▶ **Supplied text**
----------------

Joe Coder runs through his feature in the UI. It works. The doodad renders beautifully on the screen, and when he clicks the button, all the right things happen on the server. He checks his code in, writes a quick comment in Jira, changes the issue status to “Completed & Checked-in”, and goes to his next task. Lo and behold, his To Do list is empty! Joe’s done coding!

Or is he?

Configuration Management cuts a branch off the trunk code. Joe’s code goes through QA.

Some QA departments try to break developers’ code, others just test the “go path” to insure their test scripts work. In Joe’s case, the QA department has a test script that is a step-by-step use case for how the feature should work. QA signs off on his feature. The doodad worked exactly as specified, which is to say, the select/combo box was correctly filled with test data from the database.

Joe’s code goes to production … and takes down an entire server.

How can this be? It went through QA! Testers verified that his code did what it was supposed to do!

Most software organizations use the term robust wrongly. I generally hear it used in a context that implies the software has more features. Robustness has nothing to do with features or capabilities! Software products are robust because they are healthy, strong, and don’t fall over when the table that populates a select/combo box has a million rows in it.

Joe Coder never tested his feature with a large result set. Michael Nygard — in his excellent book Release It! from the Pragmatic Press — calls this problem an unbounded result set. It’s a common problem and an easy trap to fall into.

----------------

▶ **Information provided**
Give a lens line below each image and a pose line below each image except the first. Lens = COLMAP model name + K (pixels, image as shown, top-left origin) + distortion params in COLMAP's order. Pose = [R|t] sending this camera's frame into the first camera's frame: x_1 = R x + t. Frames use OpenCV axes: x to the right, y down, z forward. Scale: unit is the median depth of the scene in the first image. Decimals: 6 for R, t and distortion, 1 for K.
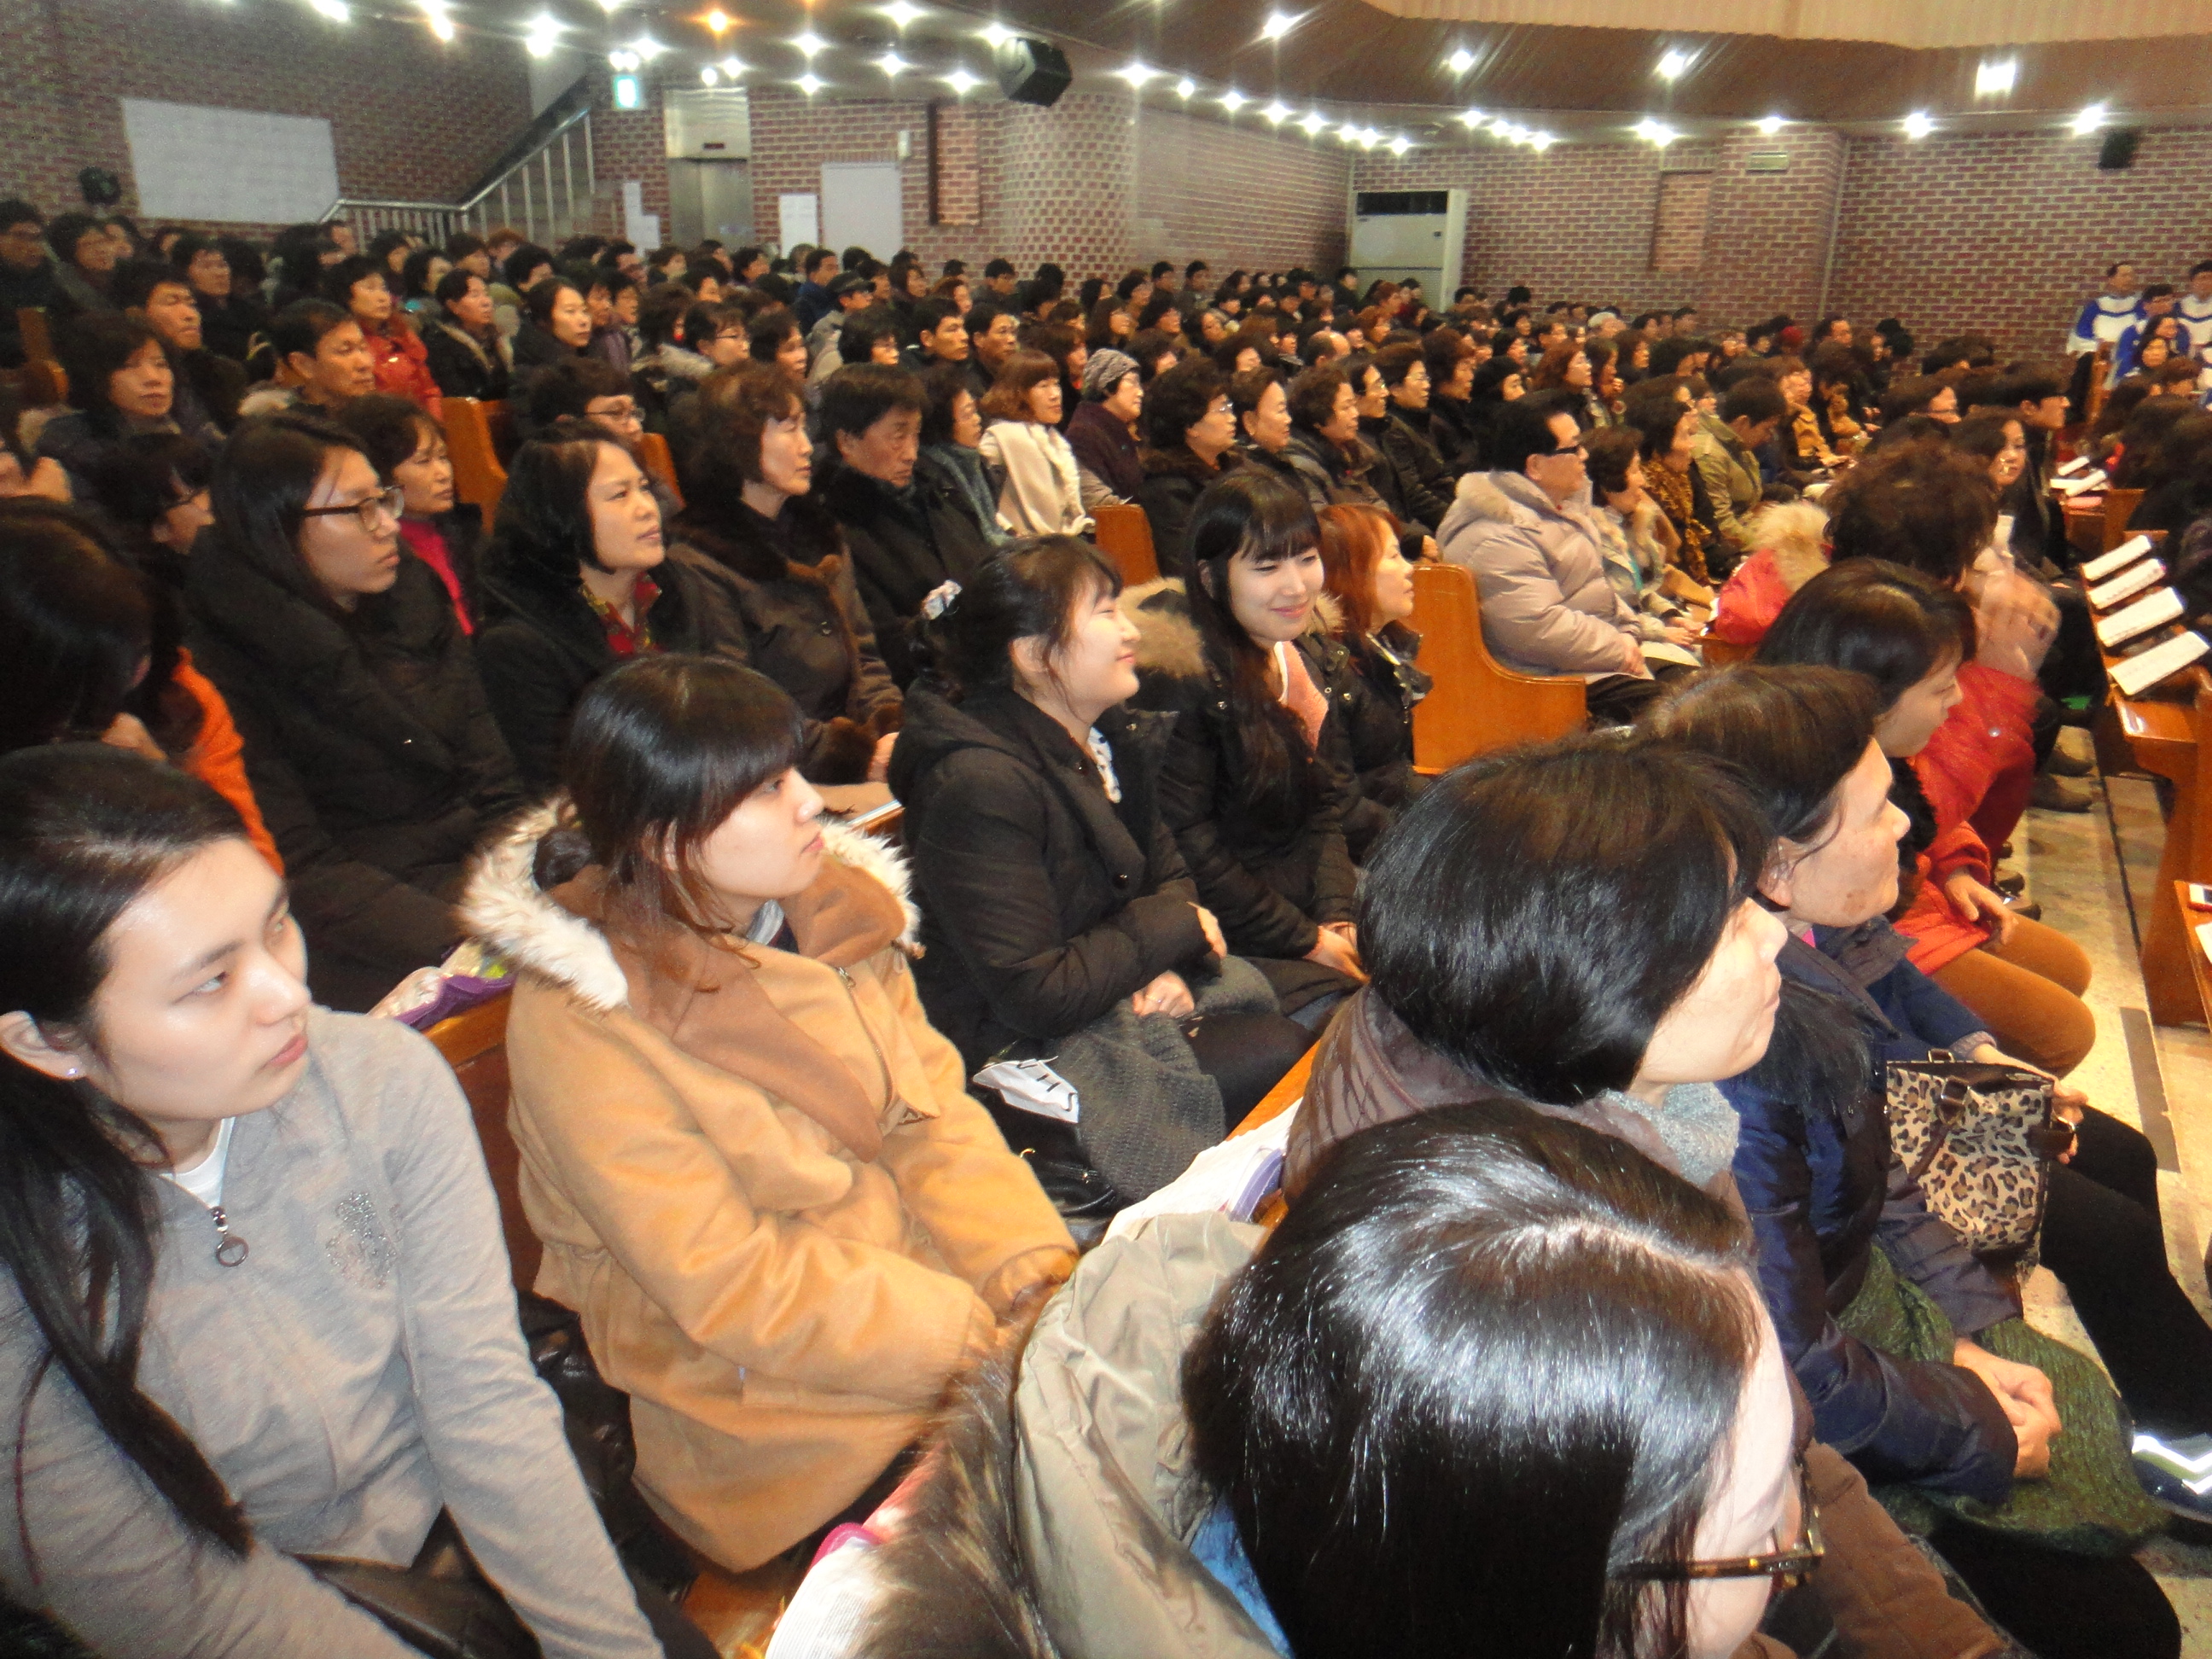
lens RADIAL K [[1561.9, 0, 1114.4], [0, 1561.9, 822.6], [0, 0, 1]] dist [0.025222, -0.011284]
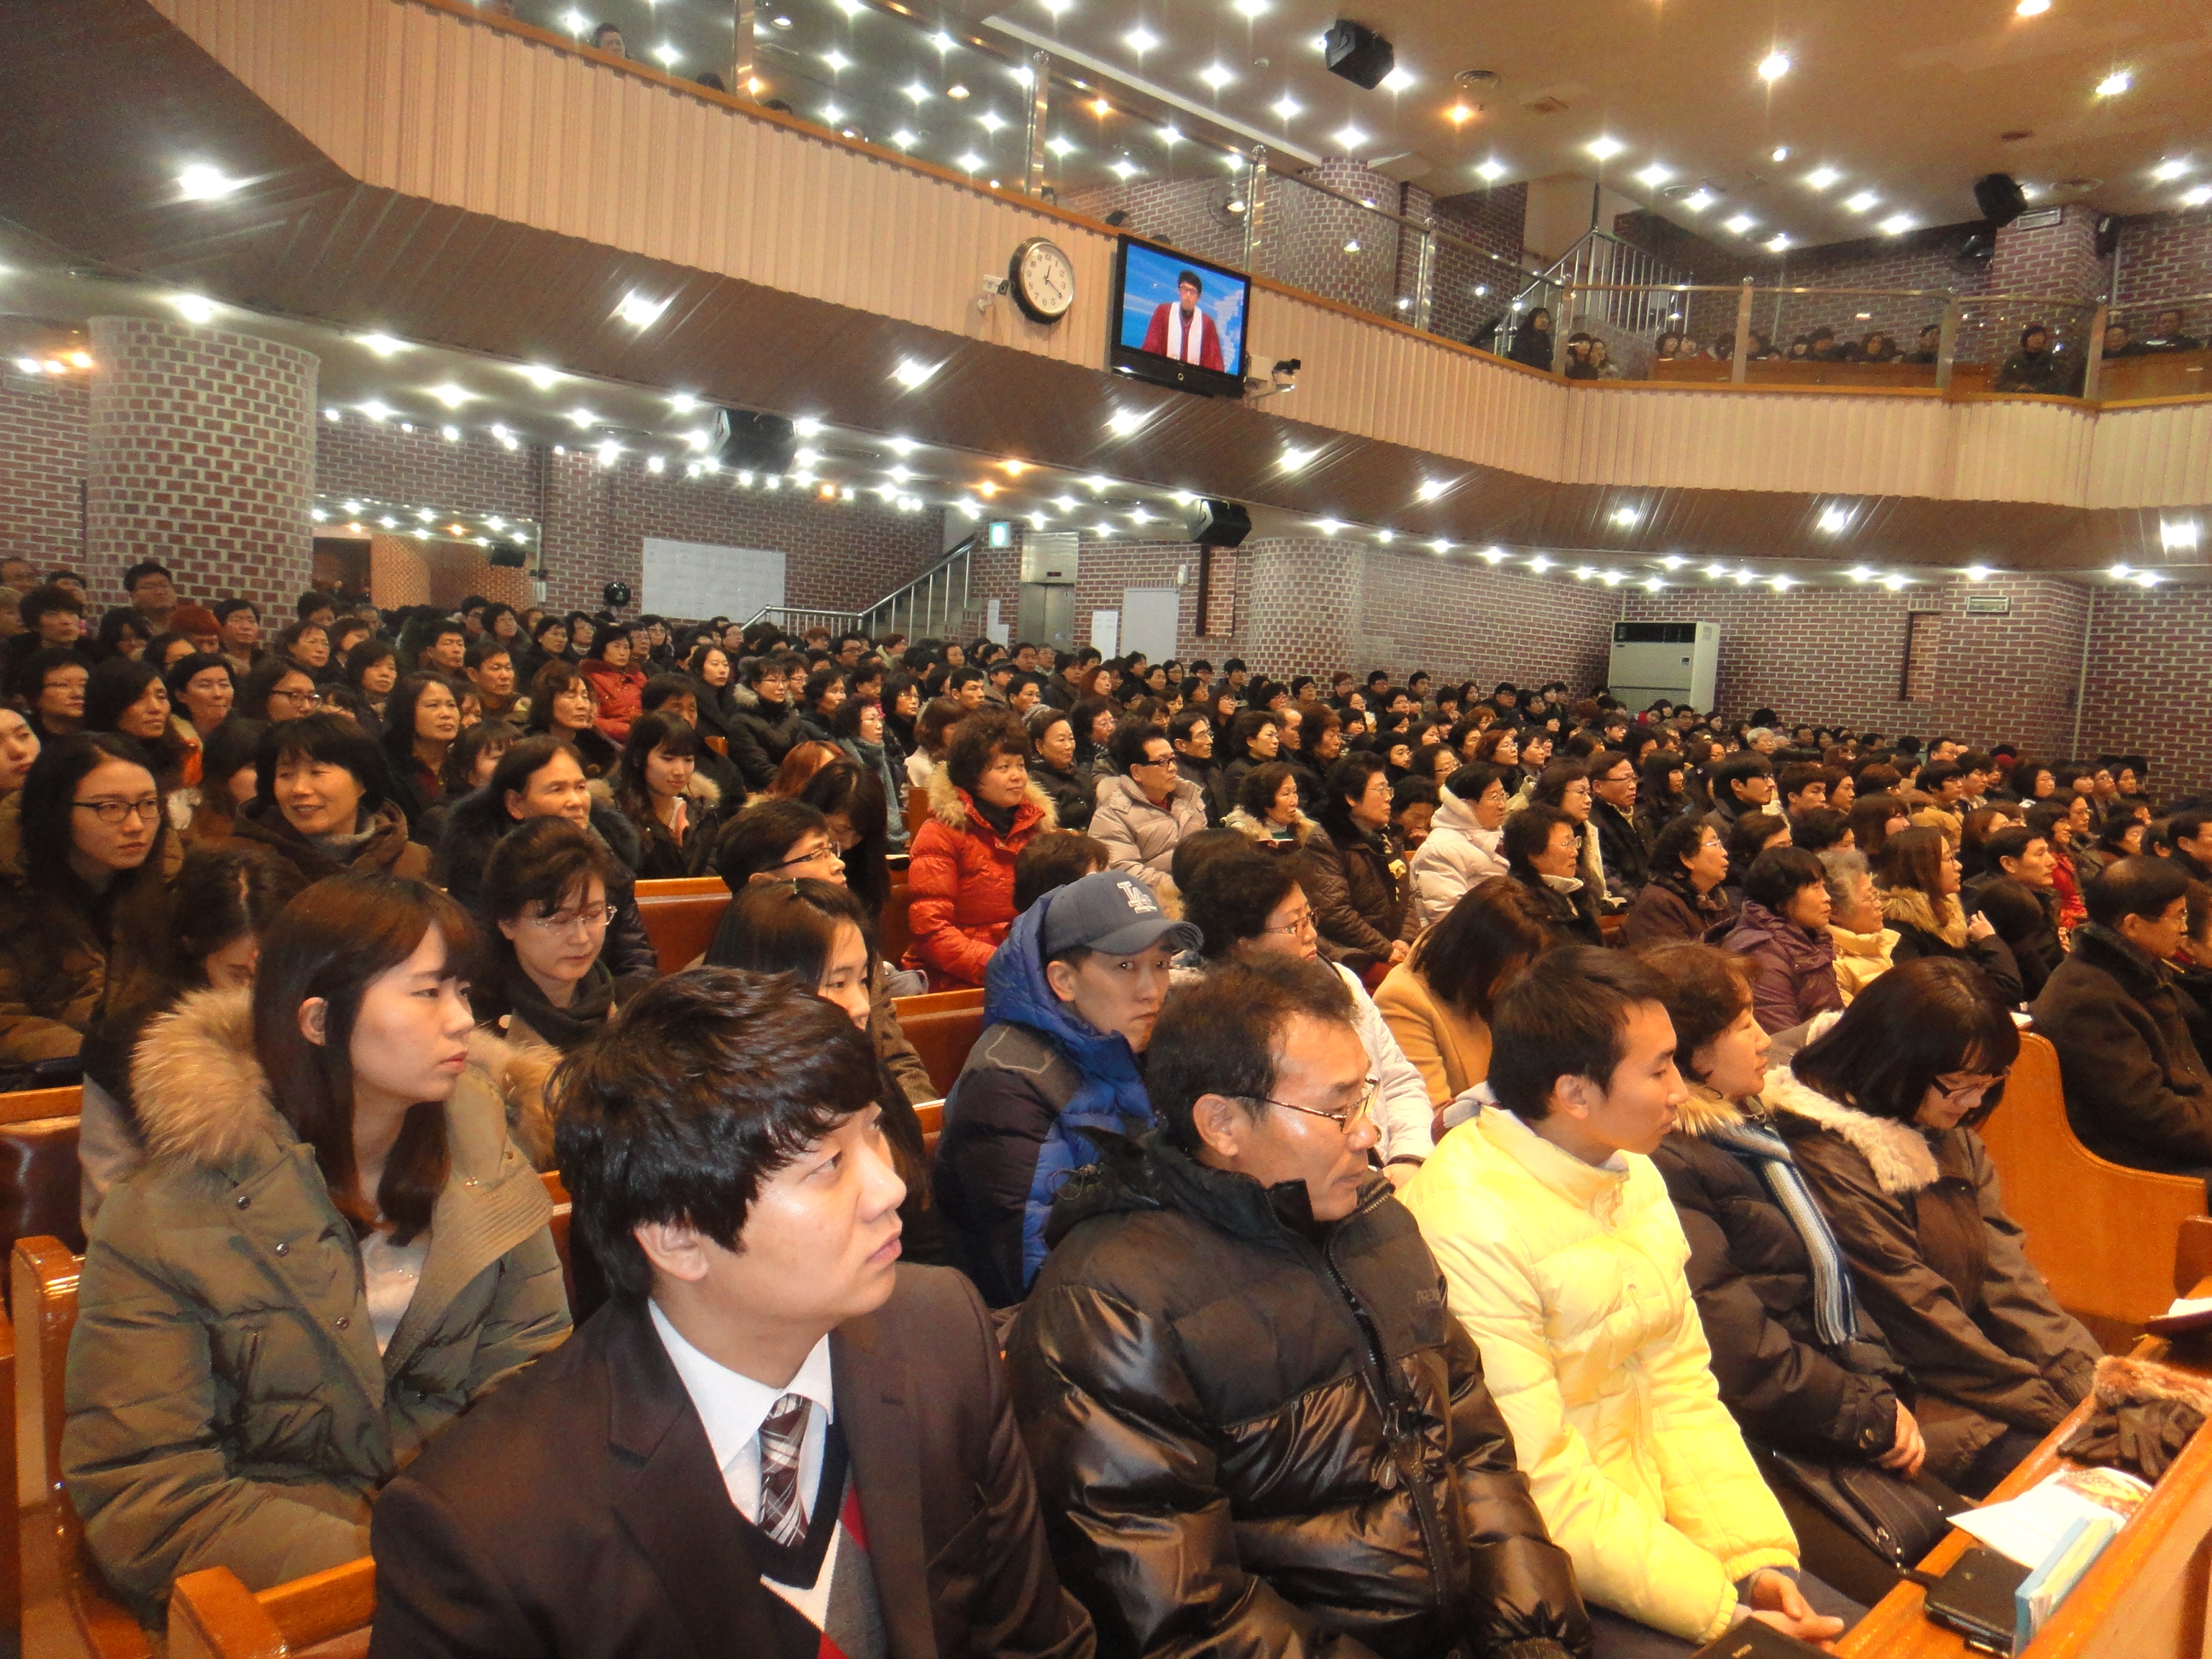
lens RADIAL K [[1561.9, 0, 1098.6], [0, 1561.9, 831.8], [0, 0, 1]] dist [0.025222, -0.011284]
pose [[0.941247, 0.071912, -0.329974, 0.229626], [-0.150813, 0.963734, -0.220164, 0.050292], [0.302174, 0.256993, 0.917957, -0.112881]]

----------------

▶ **Instructions**
- A) In the piece about Joe Coder's feature, what name does Michael Nygard give to the problem Joe never tested for?
- B) Carry on the piece about Joe Coder and software robustness, picking up after its final sentence.

▶ **Answers for the exercise**
- A) An unbounded result set.

- B)
Writing code for a small result set enables rapid feedback for a developer. This is important, because the developer’s first task is to write his program correctly. It seems, though, that this first step is oftentimes the only step in the process! Without testing the program against a large result set, the new feature is a performance problem waiting to happen. The most common consequences are memory errors (have you ever tried filling a combo/select box with a million rows from the database?) or unscalable algorithms (see Schlemiel the Painter’s Algorithm).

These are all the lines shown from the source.